Cape Carteret officials contacted the federation to see what could be done, and the organization suggested that the ponds, which were choked by non-native water hyacinths, be turned into wetlands.
Then the federation closed on the sale of an easement at its North River Farms wetlands project east of Beaufort and collected $3 million. Because the farm project was funded with a state Clean Water Management Trust Fund grant, the proceeds from the sale had to be used for similar restoration projects. Federation founder and executive director Todd Miller thought cleaning up the ponds would be a neighborly, and environmentally significant, thing to do with a portion of proceeds, since it would protect water quality in Deer Creek.
Eventually, the federation started working with the town and the churches, and agreements were reached and all the necessary state and federal permits were obtained. The town’s planning board and board of commissioners signed off on the project in 2015, and drainage work began in the winter.
Once that was done, Andy and Carson Wood of Habitat Environmental Services of Hampstead, hired by federation, set traps and removed fish and many turtles and frogs that had called the ponds home, relocating them to nearby suitable habitat.
With the ponds drained, workers used heavy equipment to muck out the basins, removing mud, vegetation and debris in preparation for planting.
When the mucking was complete, workers put in thousands of wetlands plants during the last full week of May 2016. Since then, the system has been the beneficiary of daily tidal flows from the creek, which flows into it through a culvert under Yaupon Drive.
Stormwater enters the smaller, upper (farthest from Deer Creek) of the two basins, on the Baptist church’s property, which was rebuilt to have sand and rock layers below the planted vegetation and serves as a bio-retention area, filtering as much of the pollutants as possible from the collected stormwater.
The water that remains flows, as a creek, to the larger basin on the Presbyterian property.
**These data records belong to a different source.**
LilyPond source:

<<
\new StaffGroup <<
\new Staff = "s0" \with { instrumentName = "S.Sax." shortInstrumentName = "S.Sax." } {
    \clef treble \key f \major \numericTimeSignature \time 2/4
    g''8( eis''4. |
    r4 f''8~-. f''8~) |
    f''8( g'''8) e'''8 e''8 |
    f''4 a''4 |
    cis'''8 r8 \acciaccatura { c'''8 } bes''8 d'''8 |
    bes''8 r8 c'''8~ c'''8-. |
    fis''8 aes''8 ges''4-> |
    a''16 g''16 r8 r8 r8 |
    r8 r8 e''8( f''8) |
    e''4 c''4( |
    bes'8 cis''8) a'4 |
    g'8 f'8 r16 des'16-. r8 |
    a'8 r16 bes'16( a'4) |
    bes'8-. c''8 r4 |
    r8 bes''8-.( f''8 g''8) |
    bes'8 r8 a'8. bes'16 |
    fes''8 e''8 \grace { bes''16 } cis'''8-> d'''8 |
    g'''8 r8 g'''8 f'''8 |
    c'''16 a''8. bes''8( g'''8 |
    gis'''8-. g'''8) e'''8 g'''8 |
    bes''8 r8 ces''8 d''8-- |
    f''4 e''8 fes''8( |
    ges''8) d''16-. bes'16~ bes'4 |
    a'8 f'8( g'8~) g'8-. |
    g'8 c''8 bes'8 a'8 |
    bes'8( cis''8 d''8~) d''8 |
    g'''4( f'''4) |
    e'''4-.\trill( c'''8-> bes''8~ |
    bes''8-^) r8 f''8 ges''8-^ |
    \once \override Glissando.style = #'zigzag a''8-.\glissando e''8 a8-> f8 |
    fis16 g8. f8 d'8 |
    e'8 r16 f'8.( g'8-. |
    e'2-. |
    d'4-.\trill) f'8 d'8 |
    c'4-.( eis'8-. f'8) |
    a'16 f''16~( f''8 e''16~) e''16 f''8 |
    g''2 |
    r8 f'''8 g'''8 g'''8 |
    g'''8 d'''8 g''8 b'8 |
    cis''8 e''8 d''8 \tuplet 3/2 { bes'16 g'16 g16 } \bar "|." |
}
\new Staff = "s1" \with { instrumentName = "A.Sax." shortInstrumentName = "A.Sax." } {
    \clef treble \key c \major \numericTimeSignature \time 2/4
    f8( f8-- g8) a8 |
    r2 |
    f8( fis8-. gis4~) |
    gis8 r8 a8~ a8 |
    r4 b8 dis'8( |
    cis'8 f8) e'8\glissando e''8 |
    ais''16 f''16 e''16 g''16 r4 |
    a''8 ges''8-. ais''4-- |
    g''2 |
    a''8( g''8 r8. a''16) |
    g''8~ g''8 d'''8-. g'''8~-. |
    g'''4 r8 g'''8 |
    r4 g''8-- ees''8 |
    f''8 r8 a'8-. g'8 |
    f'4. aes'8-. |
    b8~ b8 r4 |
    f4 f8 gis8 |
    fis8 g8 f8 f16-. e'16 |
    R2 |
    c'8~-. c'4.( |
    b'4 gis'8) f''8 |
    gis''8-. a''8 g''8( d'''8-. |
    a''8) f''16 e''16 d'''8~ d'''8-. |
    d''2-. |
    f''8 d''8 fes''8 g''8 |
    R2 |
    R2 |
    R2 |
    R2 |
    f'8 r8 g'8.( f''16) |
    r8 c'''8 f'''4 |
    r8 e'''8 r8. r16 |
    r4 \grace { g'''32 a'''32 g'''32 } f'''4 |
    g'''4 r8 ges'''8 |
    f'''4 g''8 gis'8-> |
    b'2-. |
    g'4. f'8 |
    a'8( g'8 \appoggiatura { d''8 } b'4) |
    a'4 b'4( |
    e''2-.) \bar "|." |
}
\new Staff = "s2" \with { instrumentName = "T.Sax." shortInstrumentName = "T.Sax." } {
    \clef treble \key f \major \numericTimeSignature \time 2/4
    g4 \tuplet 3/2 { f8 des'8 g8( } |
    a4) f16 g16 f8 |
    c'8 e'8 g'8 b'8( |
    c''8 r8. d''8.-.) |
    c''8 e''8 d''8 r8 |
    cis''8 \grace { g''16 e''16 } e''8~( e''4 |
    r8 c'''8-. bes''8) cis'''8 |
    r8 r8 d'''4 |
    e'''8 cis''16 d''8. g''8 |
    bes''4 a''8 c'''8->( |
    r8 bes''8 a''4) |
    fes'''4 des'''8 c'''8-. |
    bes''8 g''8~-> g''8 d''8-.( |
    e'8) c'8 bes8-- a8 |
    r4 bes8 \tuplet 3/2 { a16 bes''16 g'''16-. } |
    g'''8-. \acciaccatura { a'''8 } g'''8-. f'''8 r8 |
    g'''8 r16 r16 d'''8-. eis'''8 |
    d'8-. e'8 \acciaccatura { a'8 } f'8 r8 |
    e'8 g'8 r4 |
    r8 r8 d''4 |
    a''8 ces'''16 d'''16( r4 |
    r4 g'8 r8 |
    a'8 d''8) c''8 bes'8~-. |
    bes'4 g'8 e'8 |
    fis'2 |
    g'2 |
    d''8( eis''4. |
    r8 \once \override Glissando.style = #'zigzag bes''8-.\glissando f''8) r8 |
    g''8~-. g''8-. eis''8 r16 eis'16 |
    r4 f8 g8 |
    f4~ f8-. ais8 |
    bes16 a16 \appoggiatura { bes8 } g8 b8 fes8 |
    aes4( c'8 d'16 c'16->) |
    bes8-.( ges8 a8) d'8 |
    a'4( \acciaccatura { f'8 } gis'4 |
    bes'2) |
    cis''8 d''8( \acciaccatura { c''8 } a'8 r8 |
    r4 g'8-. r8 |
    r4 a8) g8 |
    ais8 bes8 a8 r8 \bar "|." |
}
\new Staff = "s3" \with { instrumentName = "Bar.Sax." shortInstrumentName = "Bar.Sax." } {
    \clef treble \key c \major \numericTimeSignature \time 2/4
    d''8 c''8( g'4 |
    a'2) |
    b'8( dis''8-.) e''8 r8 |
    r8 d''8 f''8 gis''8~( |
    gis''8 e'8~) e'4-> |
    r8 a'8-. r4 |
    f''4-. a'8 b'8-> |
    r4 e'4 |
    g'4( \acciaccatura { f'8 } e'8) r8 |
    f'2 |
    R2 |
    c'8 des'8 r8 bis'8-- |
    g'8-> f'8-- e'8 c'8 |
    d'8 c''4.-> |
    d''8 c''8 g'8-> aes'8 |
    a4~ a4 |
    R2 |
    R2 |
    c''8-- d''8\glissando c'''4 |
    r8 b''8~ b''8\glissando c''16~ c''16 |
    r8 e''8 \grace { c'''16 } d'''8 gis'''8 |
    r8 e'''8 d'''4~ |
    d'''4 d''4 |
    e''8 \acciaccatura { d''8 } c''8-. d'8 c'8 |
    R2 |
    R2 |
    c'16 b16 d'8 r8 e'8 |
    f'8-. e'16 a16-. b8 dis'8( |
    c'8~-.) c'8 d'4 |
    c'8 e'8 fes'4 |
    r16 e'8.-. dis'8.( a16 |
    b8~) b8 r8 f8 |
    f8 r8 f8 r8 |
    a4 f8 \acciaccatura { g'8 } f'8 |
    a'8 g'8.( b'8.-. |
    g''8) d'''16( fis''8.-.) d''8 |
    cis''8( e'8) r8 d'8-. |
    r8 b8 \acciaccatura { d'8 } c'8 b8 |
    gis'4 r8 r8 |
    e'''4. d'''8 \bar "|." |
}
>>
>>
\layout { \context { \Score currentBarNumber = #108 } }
Part of the system is a tidal salt marsh, flooded regularly by water from the creek, which connects to Bogue Sound. The goal, eventually, is to improve the water quality in Deer Creek and preserve the nearly pristine quality of that section of western Bogue Sound.
Dr. Weaver said other than the erosion caused by the pipe failure, the project has succeeded, with growth of the marsh vegetation perhaps even exceeding expectations.
“It’s been great,” she said of the growth. “And it has been working as it is supposed to.”
There are plenty of fish in the system, plus crabs, turtles and birds.
Mr. Ritchie, however, called it “a failure.” He insisted the silt is new, and said the federation should remove it.
Mr. Miller, however, said last week that the overall project actually averted a disaster for the creek.
“We removed more than 400 dump truck loads of silt and muck out of the ponds to create the salt marsh and wetlands that now exist on the original stream bed,” he said.
“If a storm ever washed over the road, and let this massive amount of silt escape, that would have been a real catastrophe for the creek downstream.
“We discovered that the old concrete pipe between the ponds had been placed on wood decades ago, and that wood had rotted away and caused the pipe to fail,” Mr. Miller said.
“That has now been corrected with a new pipe, properly embedded on rock, and an emergency spillway as insurance, given all the new development that has occurred upstream since the original ponds were built.”